RubickH / Image-Captioning-with-MAD-and-SAP

Code for paper "Image Captioning with End-to-End Attribute Detection and Subsequent Attributes Prediction". IEEE Transactions on Image Processing 2020
https://ieeexplore.ieee.org/document/8976408
26 stars 4 forks source link

self critical sequence training #2

Open srikanthmalla opened 3 years ago

srikanthmalla commented 3 years ago

Hi @RubickH , I installed all the prereqs and also able to run eval.py (without any issues) using your provided checkpoint. But when I run train with the below command, it stops in the self_critical step after epoch 49 I think. Could you please help me to fix this issue.

------------Command-----------------

python train.py --self_critical_after 50 --id MADSAP0509 --caption_model lstm_MAD_SAP --save_checkpoint_every 500 --batch_size 600 --num_gpu 3 --gpu_id 0,1,2 --beam 0

------------ERROR Output-----------------------

iter 9440 (epoch 49), SAP_loss = 2.289, word_loss = 2.080, MAD_loss = 0.261 time/batch = 2.197 current_lr is 6.7108864e-05 Read and process data: 1.49842405319 iter 9441 (epoch 49), SAP_loss = 2.213, word_loss = 2.030, MAD_loss = 0.252 time/batch = 2.823 initializing CIDEr scorer... initlizing CIDEr scorers in 0.000029s current_lr is 5.36870912e-05 Read and process data: 0.961675882339 GPU time is : 1.09868407249s Traceback (most recent call last): File "train.py", line 399, in train(opt) File "train.py", line 244, in train reward = get_self_critical_reward(gen_result,greedy_res,data['gts']) File "train.py", line 72, in get_self_criticalreward , cider_scores = CiderD_scorer.computescore(gts, res) File "cider-master/pyciderevalcap/ciderD/ciderD.py", line 48, in compute_score (score, scores) = cider_scorer.compute_score(self._df) File "cider-master/pyciderevalcap/ciderD/ciderD_scorer.py", line 199, in compute_score score = self.compute_cider(df_mode) File "cider-master/pyciderevalcap/ciderD/ciderD_scorer.py", line 173, in compute_cider vec, norm, length = counts2vec(test) File "cider-master/pyciderevalcap/ciderD/ciderD_scorer.py", line 122, in counts2vec df = np.log(max(1.0, self.document_frequency[ngram])) KeyError: ('7', '9459') Terminating BlobFetcher

Thank you, Srikanth

RubickH commented 3 years ago

Did you generate the cached tokens before running scst? You can refer to more details about scst in Ruotian Luo's webpage.

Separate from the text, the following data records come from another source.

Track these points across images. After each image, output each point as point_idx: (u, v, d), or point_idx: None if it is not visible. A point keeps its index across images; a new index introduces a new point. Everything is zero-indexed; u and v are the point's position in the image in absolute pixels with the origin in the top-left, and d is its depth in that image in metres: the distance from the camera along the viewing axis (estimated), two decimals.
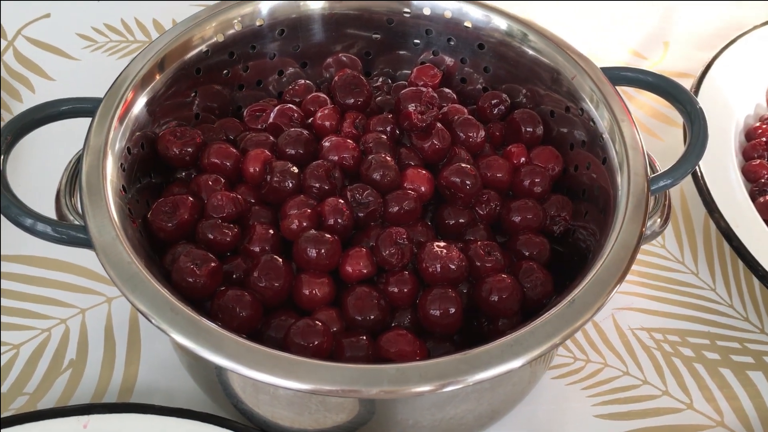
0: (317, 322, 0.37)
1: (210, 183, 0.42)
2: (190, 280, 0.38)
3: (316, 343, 0.36)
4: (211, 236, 0.40)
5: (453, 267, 0.39)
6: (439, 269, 0.39)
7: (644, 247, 0.55)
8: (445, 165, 0.45)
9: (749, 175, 0.55)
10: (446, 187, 0.43)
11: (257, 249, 0.40)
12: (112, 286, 0.49)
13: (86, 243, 0.36)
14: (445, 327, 0.39)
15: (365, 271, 0.40)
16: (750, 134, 0.59)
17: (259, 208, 0.43)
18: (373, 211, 0.42)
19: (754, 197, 0.53)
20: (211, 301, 0.38)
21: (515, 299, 0.39)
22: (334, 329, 0.38)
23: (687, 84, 0.56)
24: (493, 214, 0.44)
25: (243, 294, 0.38)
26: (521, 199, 0.44)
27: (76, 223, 0.38)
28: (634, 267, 0.53)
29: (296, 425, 0.40)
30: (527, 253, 0.42)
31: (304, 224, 0.40)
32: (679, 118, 0.61)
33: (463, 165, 0.44)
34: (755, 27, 0.64)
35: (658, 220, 0.43)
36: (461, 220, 0.44)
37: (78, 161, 0.42)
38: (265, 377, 0.31)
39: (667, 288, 0.53)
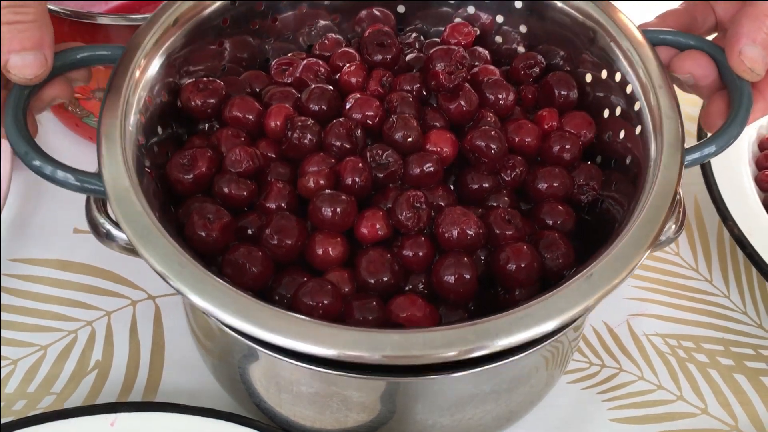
0: (327, 282, 0.37)
1: (230, 137, 0.42)
2: (202, 234, 0.38)
3: (325, 303, 0.36)
4: (227, 191, 0.40)
5: (470, 233, 0.38)
6: (455, 235, 0.38)
7: (658, 254, 0.55)
8: (471, 128, 0.43)
9: (762, 184, 0.56)
10: (470, 151, 0.42)
11: (273, 206, 0.40)
12: (137, 289, 0.51)
13: (101, 192, 0.36)
14: (459, 294, 0.38)
15: (381, 233, 0.39)
16: (763, 144, 0.59)
17: (278, 165, 0.42)
18: (392, 172, 0.41)
19: (767, 206, 0.54)
20: (222, 257, 0.38)
21: (533, 269, 0.38)
22: (345, 290, 0.38)
23: None
24: (519, 181, 0.43)
25: (254, 250, 0.38)
26: (548, 166, 0.43)
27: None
28: (648, 274, 0.54)
29: (317, 424, 0.41)
30: (550, 222, 0.41)
31: (321, 182, 0.40)
32: (692, 129, 0.61)
33: (489, 128, 0.42)
34: None
35: (673, 226, 0.44)
36: (485, 185, 0.42)
37: None
38: (265, 334, 0.31)
39: (681, 295, 0.53)
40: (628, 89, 0.42)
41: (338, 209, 0.39)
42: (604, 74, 0.44)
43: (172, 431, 0.42)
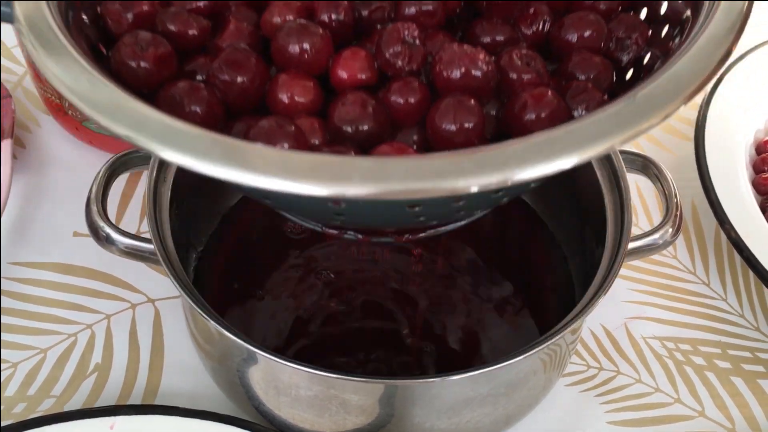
0: (289, 121, 0.29)
1: None
2: (132, 64, 0.30)
3: (285, 146, 0.28)
4: (172, 27, 0.32)
5: (477, 73, 0.30)
6: (458, 75, 0.30)
7: (656, 257, 0.55)
8: None
9: (759, 188, 0.56)
10: None
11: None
12: (137, 292, 0.51)
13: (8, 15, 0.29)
14: (462, 147, 0.27)
15: (363, 77, 0.31)
16: (760, 148, 0.60)
17: (242, 7, 0.34)
18: (379, 8, 0.33)
19: (764, 209, 0.54)
20: (156, 94, 0.30)
21: (559, 121, 0.29)
22: (315, 143, 0.30)
23: (698, 98, 0.57)
24: (542, 34, 0.34)
25: (197, 86, 0.30)
26: (577, 12, 0.34)
27: None
28: (645, 277, 0.54)
29: (316, 427, 0.41)
30: (583, 77, 0.32)
31: (289, 17, 0.32)
32: (690, 132, 0.61)
33: None
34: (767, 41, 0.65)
35: (670, 229, 0.44)
36: (498, 38, 0.34)
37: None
38: (197, 164, 0.24)
39: (678, 298, 0.53)
40: None
41: (307, 44, 0.30)
42: None
43: None
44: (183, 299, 0.45)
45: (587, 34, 0.33)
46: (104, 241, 0.43)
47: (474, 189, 0.23)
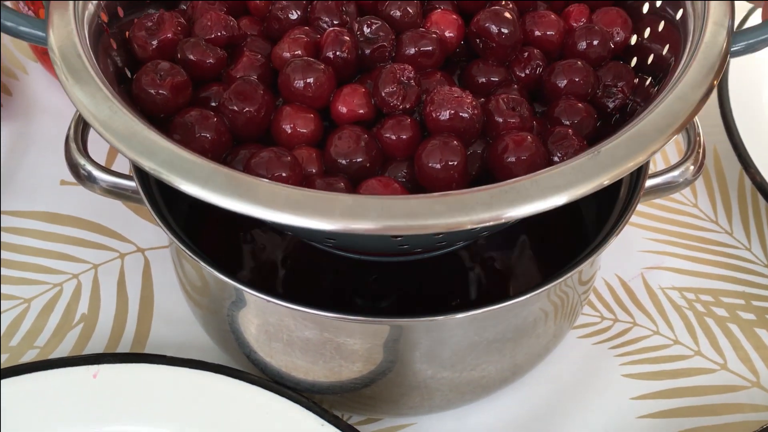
0: (287, 153, 0.32)
1: (206, 5, 0.38)
2: (151, 92, 0.33)
3: (282, 175, 0.31)
4: (191, 56, 0.35)
5: (464, 115, 0.32)
6: (447, 117, 0.32)
7: (675, 206, 0.52)
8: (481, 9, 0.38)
9: None
10: (477, 35, 0.36)
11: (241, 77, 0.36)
12: (126, 242, 0.49)
13: (42, 39, 0.33)
14: (445, 184, 0.32)
15: (361, 112, 0.34)
16: None
17: (257, 40, 0.38)
18: (381, 48, 0.35)
19: None
20: (171, 120, 0.34)
21: (536, 164, 0.32)
22: (312, 171, 0.33)
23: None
24: (534, 77, 0.37)
25: (208, 114, 0.33)
26: (568, 60, 0.37)
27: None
28: (664, 226, 0.51)
29: (310, 376, 0.39)
30: (567, 122, 0.35)
31: (298, 53, 0.35)
32: None
33: (500, 9, 0.36)
34: None
35: (691, 167, 0.41)
36: (493, 78, 0.37)
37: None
38: (197, 191, 0.27)
39: (699, 248, 0.50)
40: None
41: (311, 79, 0.34)
42: None
43: (157, 383, 0.39)
44: (171, 245, 0.43)
45: (575, 80, 0.36)
46: (86, 180, 0.40)
47: (442, 229, 0.26)
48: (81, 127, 0.40)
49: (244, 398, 0.39)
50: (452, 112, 0.32)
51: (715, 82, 0.30)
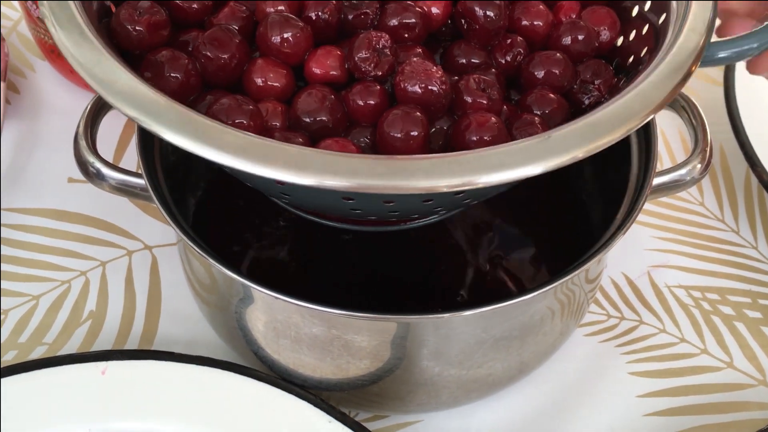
0: (249, 102, 0.32)
1: None
2: (128, 27, 0.33)
3: (243, 123, 0.31)
4: None
5: (432, 89, 0.32)
6: (415, 88, 0.32)
7: (681, 204, 0.52)
8: None
9: None
10: (462, 15, 0.36)
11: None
12: (134, 239, 0.49)
13: None
14: (404, 153, 0.32)
15: (333, 74, 0.34)
16: None
17: None
18: (363, 14, 0.35)
19: None
20: (144, 57, 0.34)
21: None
22: (275, 124, 0.33)
23: None
24: (514, 65, 0.37)
25: (179, 56, 0.33)
26: (549, 51, 0.37)
27: None
28: (670, 224, 0.51)
29: (318, 373, 0.39)
30: (538, 112, 0.34)
31: (280, 8, 0.35)
32: (717, 76, 0.58)
33: None
34: None
35: (698, 165, 0.41)
36: (473, 60, 0.36)
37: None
38: (156, 127, 0.27)
39: (706, 246, 0.50)
40: None
41: (288, 35, 0.34)
42: None
43: (165, 380, 0.40)
44: (179, 243, 0.43)
45: (552, 71, 0.36)
46: (95, 177, 0.40)
47: (380, 190, 0.26)
48: (90, 125, 0.40)
49: (252, 395, 0.39)
50: (421, 84, 0.32)
51: (680, 87, 0.30)
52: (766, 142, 0.50)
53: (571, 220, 0.48)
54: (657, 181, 0.40)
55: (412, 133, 0.31)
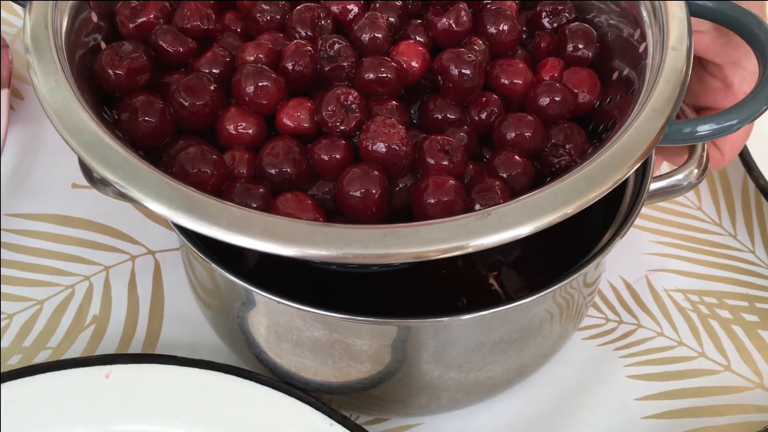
0: (213, 152, 0.33)
1: None
2: (108, 71, 0.35)
3: (205, 172, 0.32)
4: (161, 42, 0.36)
5: (394, 148, 0.33)
6: (377, 147, 0.33)
7: (679, 209, 0.53)
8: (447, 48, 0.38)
9: None
10: (438, 72, 0.37)
11: (205, 71, 0.36)
12: (137, 244, 0.50)
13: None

srikanthmalla commented 3 years ago

Hi @RubickH , I generated the cache using python scripts/prepro_ngrams.py --input_json data/dataset_coco.json --dict_json data/cocotalk_attr.json --output_pkl data/coco-train-new --split train, but the error is same. I am guessing it is an issue with your integration with Cider-D. You might have changed something in Cider-D or to it's input args but forgot to commit that. Could you please check if your local version is same and the git version is updated to work with Self-critical-sequence-training (as it is also part of your paper).

Thank you, Srikanth

RubickH commented 3 years ago

My modifications are adding two loss functions but not changing the original SCST loss. Are you using python 3.X? The python version may matter. You can try computing the Cider-D score with the 'corpus' mode to verify whether the error comes from the cached token.

srikanthmalla commented 3 years ago

You can try computing the Cider-D score with the 'corpus' mode to verify whether the error comes from the cached token.

@RubickH , looks like this works. But how do I fix the cached tokens issue, because I am just following your readme and new to this repo.

Also what is the difference between corpus and cached token. Does the corpus mode create groundtruth n-grams for the mini-batch on-the-fly, while the cached token is pre-computed for whole train-set?

Best Regards, Srikanth

srikanthmalla commented 3 years ago

Hi @RubickH, I am able to fix it using ruotian luo's repo: https://github.com/ruotianluo/self-critical.pytorch/blob/master/scripts/prepro_ngrams.py

I thought I made mistake by not cloning your repo recursively (for correct versions of cider-master). So I tried again with recursive cloning and rerunning the cached token, but looks like your processed cached token (with your script) is having issue. You can close this issue as it works with ruotian's preprocessing for ngram.